#### Problem details:
Copies of all lines containing the string "Page" are needed from the data below.
*** Opening of Data for this exercise ***
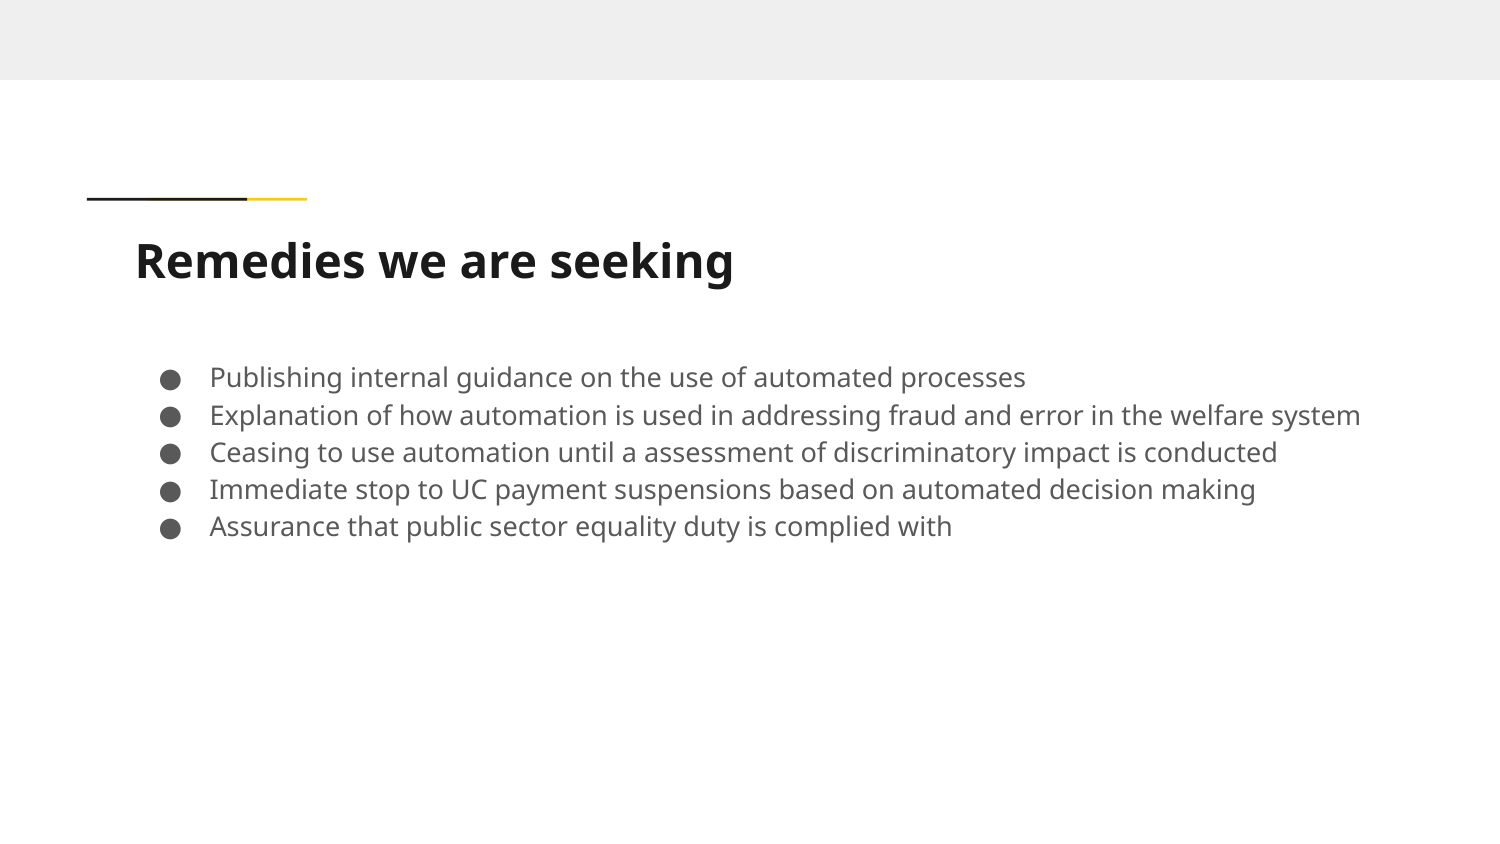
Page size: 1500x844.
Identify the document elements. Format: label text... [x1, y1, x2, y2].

list Publishing internal guidance on the use of automated processes Explanation of how automation is used in addressing fraud and error in the welfare system Ceasing to use automation until a assessment of discriminatory impact is conducted Immediate stop to UC payment suspensions based on automated decision making Assurance that public sector equality duty is complied with [119, 341, 1381, 712]
title Remedies we are seeking [119, 216, 1381, 305]
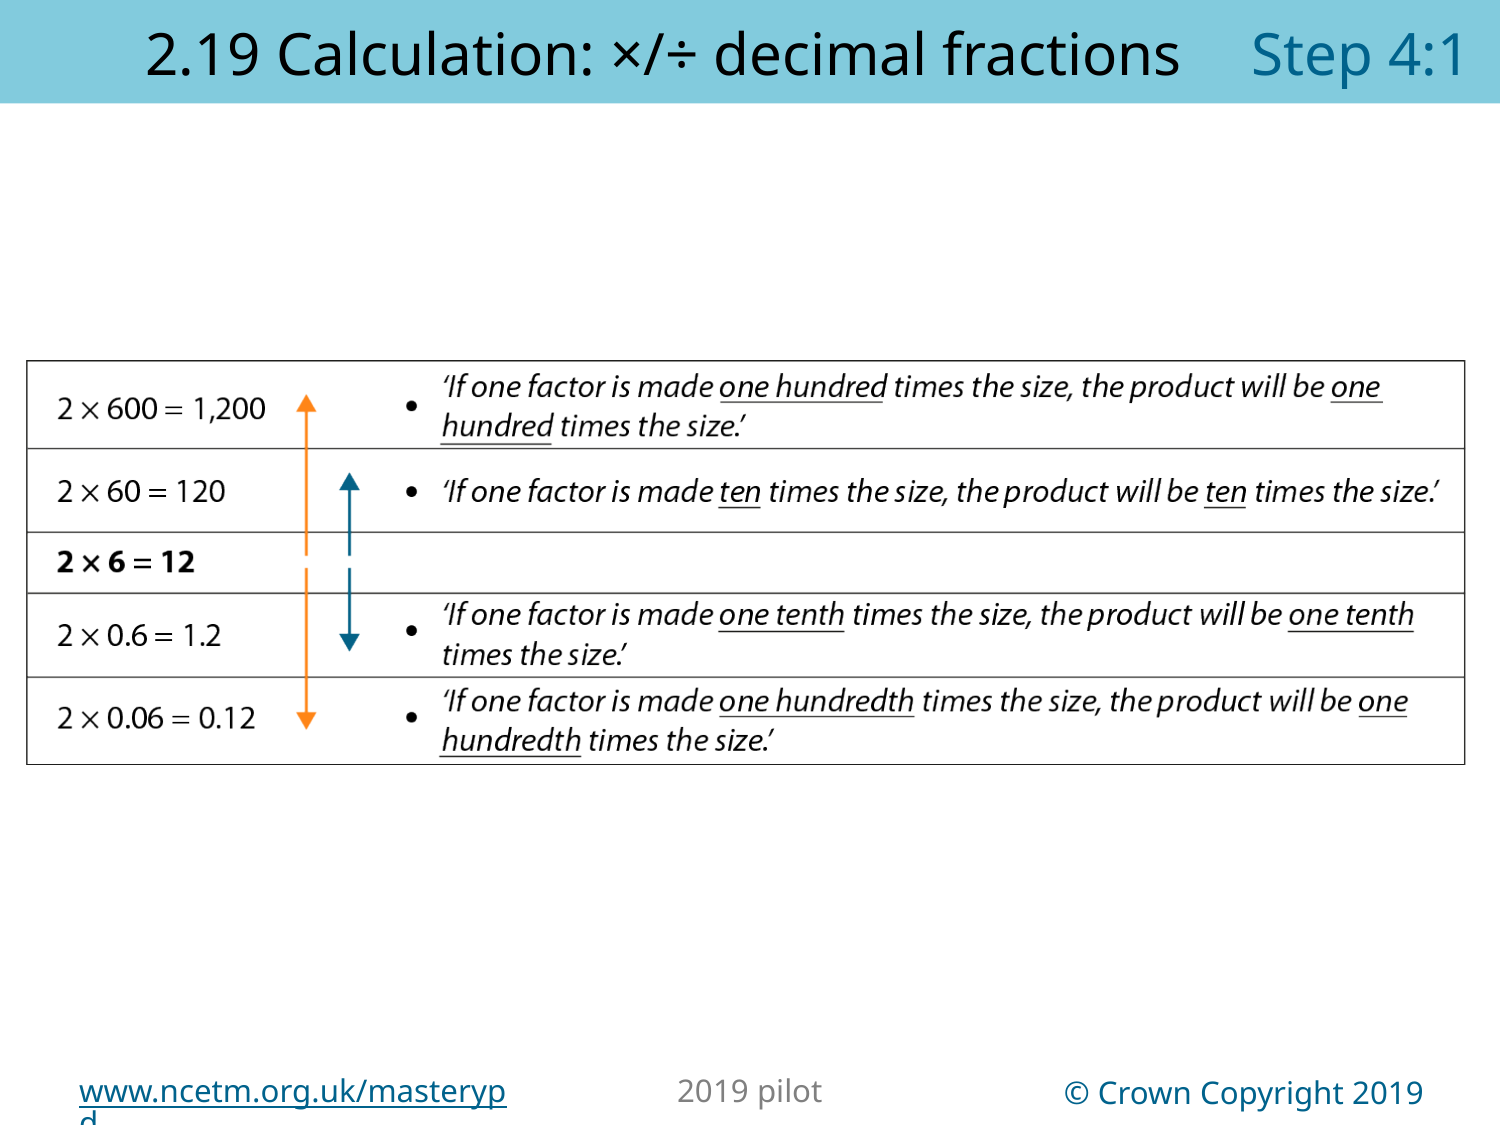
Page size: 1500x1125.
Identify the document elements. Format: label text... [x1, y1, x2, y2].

picture [17, 359, 1483, 766]
list 2.19 Calculation: ×/÷ decimal fractions Step 4:1 [0, 0, 1500, 104]
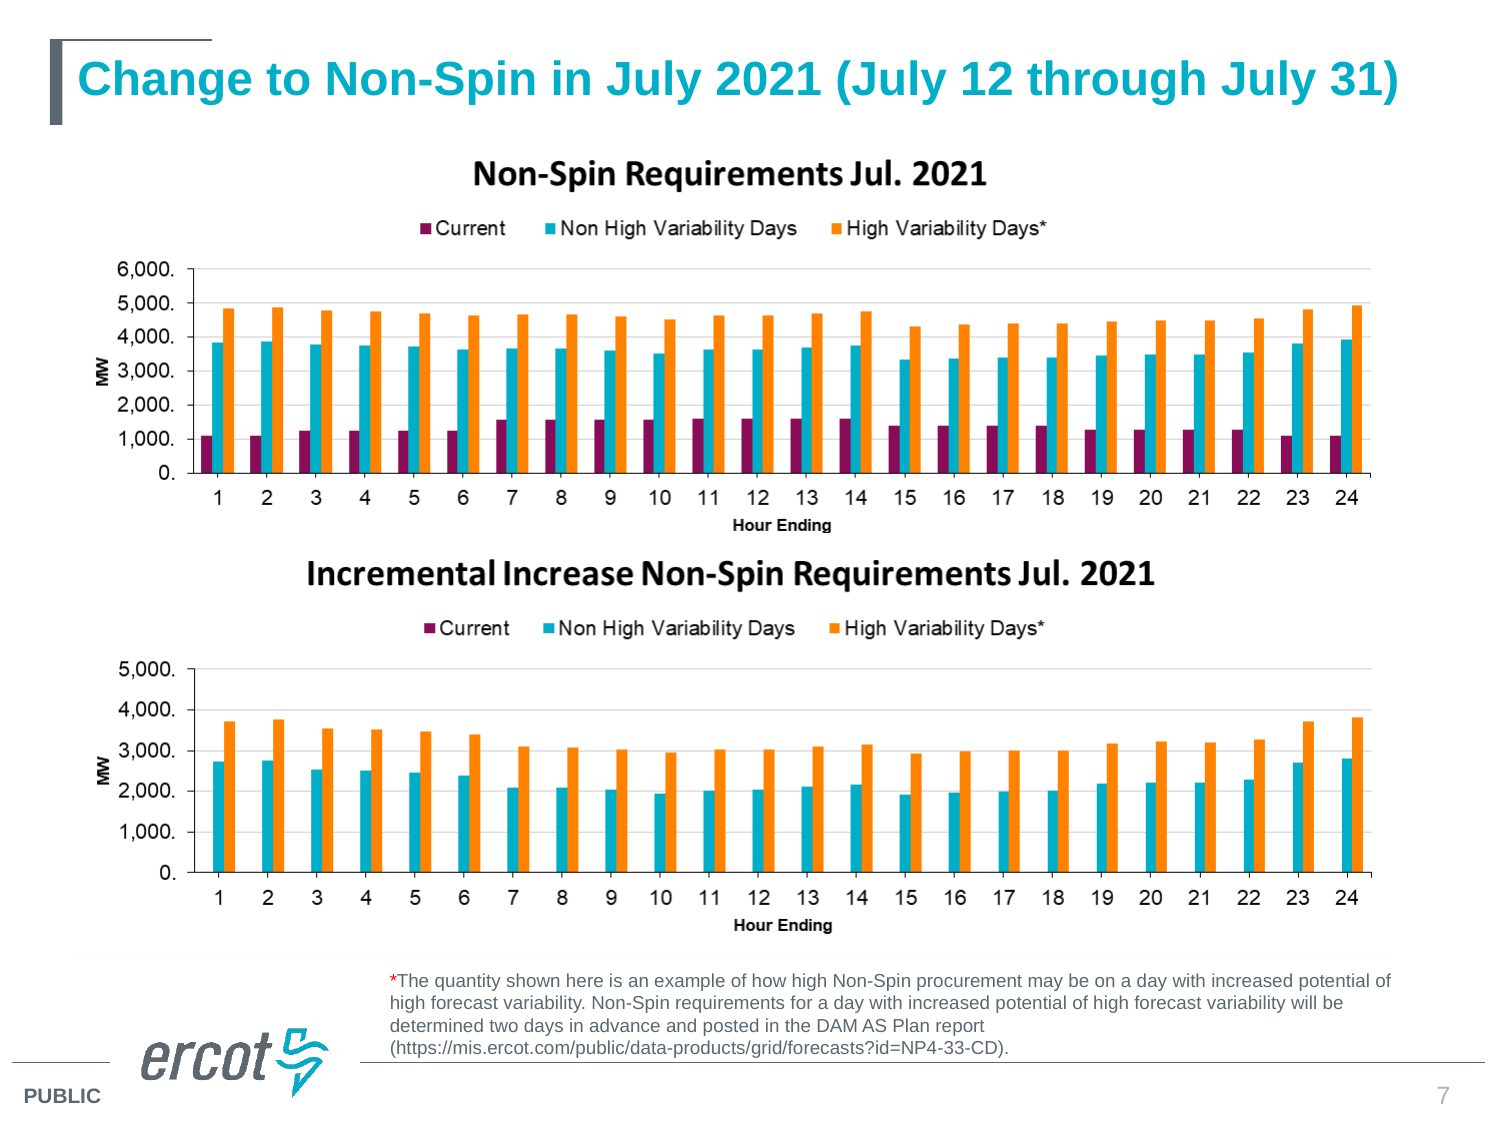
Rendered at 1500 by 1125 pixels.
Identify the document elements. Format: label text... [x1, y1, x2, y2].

title Change to Non-Spin in July 2021 (July 12 through July 31) [62, 39, 1450, 125]
slide_number 7 [1400, 1076, 1488, 1113]
picture [137, 1024, 332, 1100]
picture [65, 133, 1395, 962]
text_box *The quantity shown here is an example of how high Non-Spin procurement may be on a day with increased potential of high forecast variability. Non-Spin requirements for a day with increased potential of high forecast variability will be determined two days in advance and posted in the DAM AS Plan report (https://mis.ercot.com/public/data-products/grid/forecasts?id=NP4-33-CD). [374, 961, 1420, 1066]
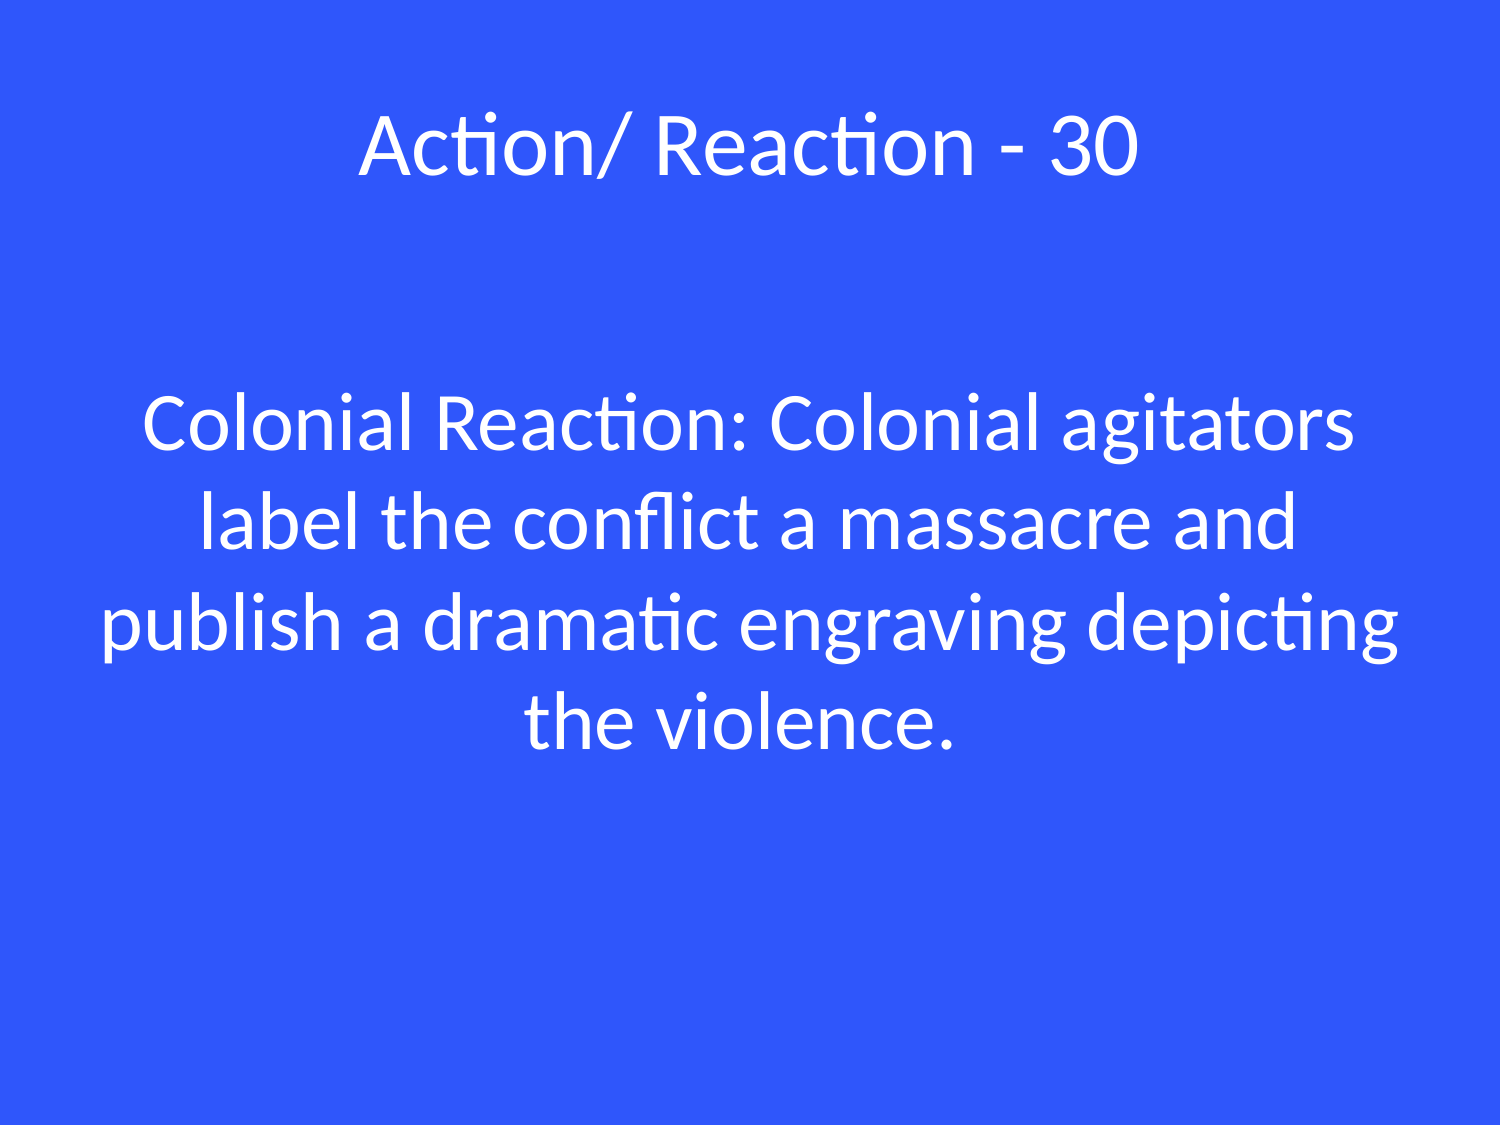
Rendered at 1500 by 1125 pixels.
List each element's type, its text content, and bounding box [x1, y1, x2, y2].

list Colonial Reaction: Colonial agitators label the conflict a massacre and publish a dramatic engraving depicting the violence. [75, 262, 1425, 1005]
title Action/ Reaction - 30 [75, 45, 1425, 233]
*** Close of Data for this exercise ***
#### Completed task:
Page size: 1500x844.
Page size: 1500x1125.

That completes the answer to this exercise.